We excluded high-risk patients with more frequent and exaggerated post-CPB myocardial or pulmonary dysfunction in whom the possible efficacy of ulinastatin may be more prominent. To overcome this mismatch and to assess the possible efficacy of ulinastatin for attenuating the CPB-induced release of proinflammatory cytokines, further study using a much higher dosage and longer infusion of ulinastatin is indicated. Furthermore, as the sample size focused on improving the oxygenation profile, it may have been insufficient to speculate the other parameters as secondary outcomes in this study. Thus, additional trials with a much larger sample size are advocative.

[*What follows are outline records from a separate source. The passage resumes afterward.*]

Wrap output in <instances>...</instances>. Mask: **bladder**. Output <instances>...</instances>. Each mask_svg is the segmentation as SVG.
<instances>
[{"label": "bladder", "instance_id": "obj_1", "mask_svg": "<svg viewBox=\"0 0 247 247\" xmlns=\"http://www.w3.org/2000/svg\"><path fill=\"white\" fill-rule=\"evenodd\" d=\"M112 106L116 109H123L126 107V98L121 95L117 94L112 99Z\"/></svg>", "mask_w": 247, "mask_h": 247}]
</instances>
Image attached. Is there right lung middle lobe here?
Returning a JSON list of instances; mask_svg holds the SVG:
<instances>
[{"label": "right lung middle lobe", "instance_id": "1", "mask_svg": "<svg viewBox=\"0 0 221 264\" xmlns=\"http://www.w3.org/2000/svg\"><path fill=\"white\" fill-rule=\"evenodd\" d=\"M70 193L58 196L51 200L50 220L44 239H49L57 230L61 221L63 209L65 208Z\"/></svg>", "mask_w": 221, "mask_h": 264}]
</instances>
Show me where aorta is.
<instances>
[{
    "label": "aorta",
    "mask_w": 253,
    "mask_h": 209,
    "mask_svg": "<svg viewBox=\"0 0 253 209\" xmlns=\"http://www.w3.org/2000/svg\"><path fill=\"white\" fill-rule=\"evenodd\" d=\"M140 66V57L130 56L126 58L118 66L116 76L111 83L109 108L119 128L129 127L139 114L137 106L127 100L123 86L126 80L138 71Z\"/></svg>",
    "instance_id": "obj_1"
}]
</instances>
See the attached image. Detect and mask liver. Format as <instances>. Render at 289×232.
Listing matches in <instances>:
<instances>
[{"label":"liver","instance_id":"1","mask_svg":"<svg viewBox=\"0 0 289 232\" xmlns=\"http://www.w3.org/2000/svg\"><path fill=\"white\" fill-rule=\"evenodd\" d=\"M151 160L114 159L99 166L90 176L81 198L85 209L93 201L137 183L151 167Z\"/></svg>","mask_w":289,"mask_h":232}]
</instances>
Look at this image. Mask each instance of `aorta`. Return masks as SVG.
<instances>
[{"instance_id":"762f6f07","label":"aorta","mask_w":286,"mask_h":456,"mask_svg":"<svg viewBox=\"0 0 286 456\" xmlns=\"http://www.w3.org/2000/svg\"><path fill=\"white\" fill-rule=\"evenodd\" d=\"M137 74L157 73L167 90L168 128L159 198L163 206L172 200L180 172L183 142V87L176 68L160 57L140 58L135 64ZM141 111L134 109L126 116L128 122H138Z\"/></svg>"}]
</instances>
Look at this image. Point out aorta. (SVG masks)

In conclusion, CPB pretreatment with ulinastatin resulted in less cardiopulmonary injuries and better cardiac pulmonary performance during the post-CPB period, as indicated by an improved oxygenation profile and reduced inotropic support; however, it did not attenuate the CPB-induced release of proinflammatory cytokines. Additional studies adopting a much higher ulinastatin dosage during the entire period, a larger sample size, and an airway cytokine analysis are necessary to confirm the efficacy of ulinastatin to attenuate the CPB-induced release of inflammatory cytokines and to enhance post-CPB organ function.